**Task prompt**.
Transcribe the listing below only from the line with "left eye: (98, 287)" up to and including the line with "right shoulder: (147, 680)".

**Entries shown**.
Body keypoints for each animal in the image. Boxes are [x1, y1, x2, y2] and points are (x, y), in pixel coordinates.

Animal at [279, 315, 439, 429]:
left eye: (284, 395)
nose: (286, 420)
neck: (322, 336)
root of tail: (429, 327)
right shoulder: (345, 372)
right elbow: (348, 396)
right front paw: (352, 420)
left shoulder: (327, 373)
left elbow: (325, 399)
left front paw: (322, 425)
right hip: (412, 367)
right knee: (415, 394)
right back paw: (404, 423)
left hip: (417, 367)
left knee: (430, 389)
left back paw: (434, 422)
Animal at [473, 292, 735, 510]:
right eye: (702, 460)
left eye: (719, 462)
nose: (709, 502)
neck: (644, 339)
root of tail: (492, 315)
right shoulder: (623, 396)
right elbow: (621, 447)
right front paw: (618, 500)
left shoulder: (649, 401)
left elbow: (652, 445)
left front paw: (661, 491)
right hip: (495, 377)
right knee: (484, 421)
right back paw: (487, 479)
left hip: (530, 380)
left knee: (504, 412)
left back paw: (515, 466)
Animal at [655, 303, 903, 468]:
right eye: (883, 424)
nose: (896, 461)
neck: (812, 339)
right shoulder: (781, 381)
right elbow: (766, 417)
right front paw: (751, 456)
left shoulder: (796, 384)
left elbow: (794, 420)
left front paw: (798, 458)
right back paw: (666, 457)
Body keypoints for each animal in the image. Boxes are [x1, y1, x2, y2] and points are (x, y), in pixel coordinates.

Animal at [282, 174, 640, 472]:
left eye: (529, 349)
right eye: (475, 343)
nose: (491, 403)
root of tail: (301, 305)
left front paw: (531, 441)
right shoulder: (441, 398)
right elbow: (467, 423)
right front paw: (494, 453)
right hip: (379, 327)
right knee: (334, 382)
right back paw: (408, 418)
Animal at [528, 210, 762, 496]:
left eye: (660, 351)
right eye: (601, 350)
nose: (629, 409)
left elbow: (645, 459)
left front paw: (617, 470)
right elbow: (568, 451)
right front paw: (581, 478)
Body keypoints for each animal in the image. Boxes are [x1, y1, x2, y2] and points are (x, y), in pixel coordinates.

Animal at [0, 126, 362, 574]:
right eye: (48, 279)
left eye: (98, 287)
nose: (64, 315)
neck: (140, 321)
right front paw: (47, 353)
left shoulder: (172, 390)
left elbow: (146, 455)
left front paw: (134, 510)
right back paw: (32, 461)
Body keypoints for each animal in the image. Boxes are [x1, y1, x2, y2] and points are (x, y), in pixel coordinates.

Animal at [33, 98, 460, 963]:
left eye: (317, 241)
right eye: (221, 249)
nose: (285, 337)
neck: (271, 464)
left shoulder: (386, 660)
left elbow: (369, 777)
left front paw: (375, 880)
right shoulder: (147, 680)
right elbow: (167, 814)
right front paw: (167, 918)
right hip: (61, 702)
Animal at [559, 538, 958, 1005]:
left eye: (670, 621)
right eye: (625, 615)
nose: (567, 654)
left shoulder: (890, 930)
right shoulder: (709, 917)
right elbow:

* * *

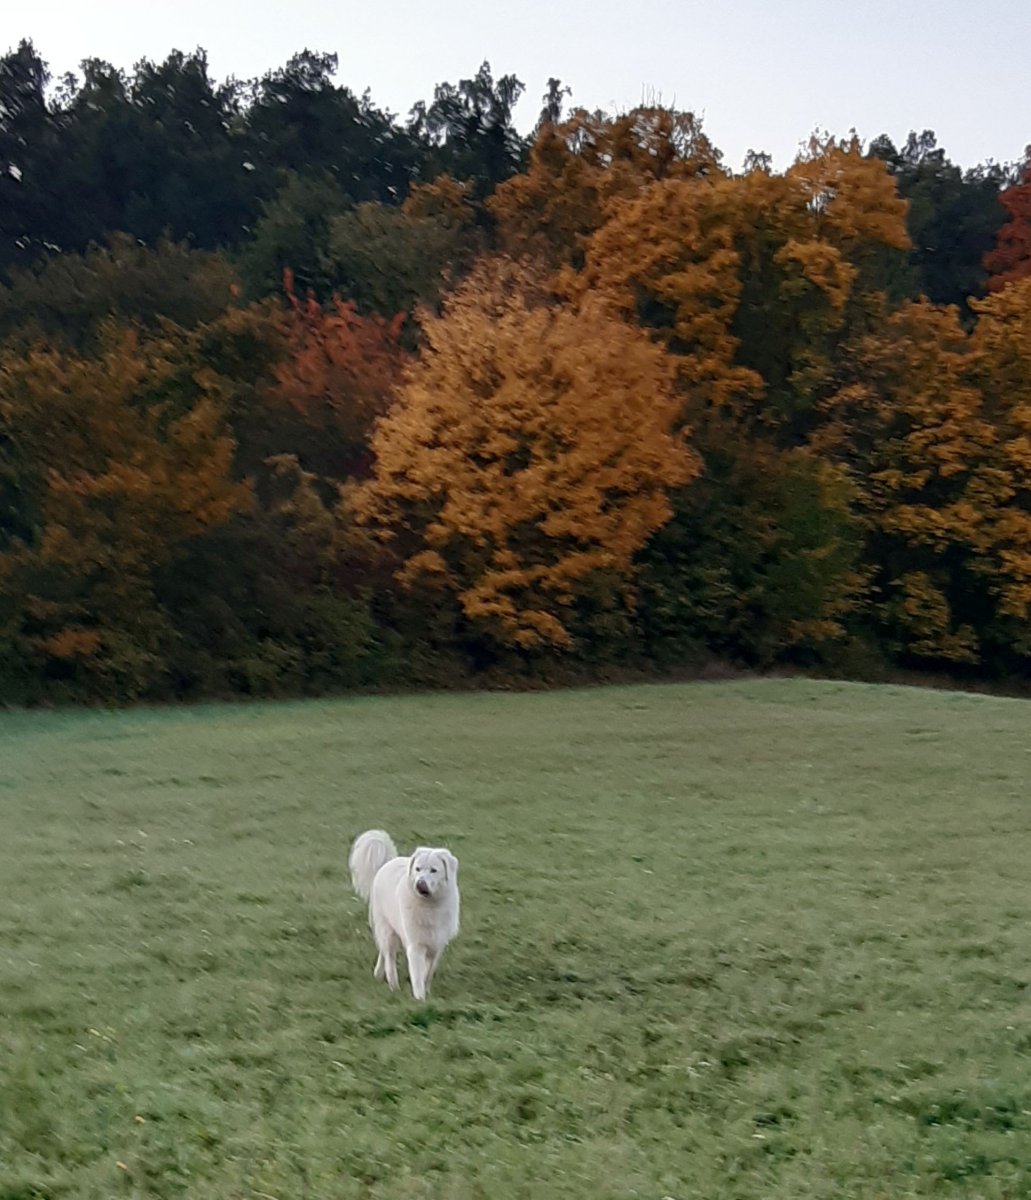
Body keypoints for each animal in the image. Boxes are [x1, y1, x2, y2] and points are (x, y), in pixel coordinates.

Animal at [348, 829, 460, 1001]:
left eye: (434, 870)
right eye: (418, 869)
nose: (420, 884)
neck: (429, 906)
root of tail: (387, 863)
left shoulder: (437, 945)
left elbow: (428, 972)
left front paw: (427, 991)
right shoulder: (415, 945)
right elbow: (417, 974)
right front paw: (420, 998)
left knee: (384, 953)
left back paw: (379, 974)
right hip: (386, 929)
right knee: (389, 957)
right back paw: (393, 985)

**Exercise result**.
left eye: (98, 287)
nose: (64, 315)
neck: (140, 321)
right front paw: (47, 353)
left shoulder: (172, 390)
left elbow: (146, 455)
left front paw: (134, 510)
right back paw: (32, 461)
Body keypoints for each animal in the image. Boxes are [x1, y1, x2, y2] and points are (x, y), in pixel coordinates.

Animal at [33, 98, 460, 963]:
left eye: (317, 241)
right eye: (221, 249)
nose: (285, 337)
neck: (271, 464)
left shoulder: (386, 660)
left elbow: (369, 777)
left front paw: (375, 880)
right shoulder: (147, 680)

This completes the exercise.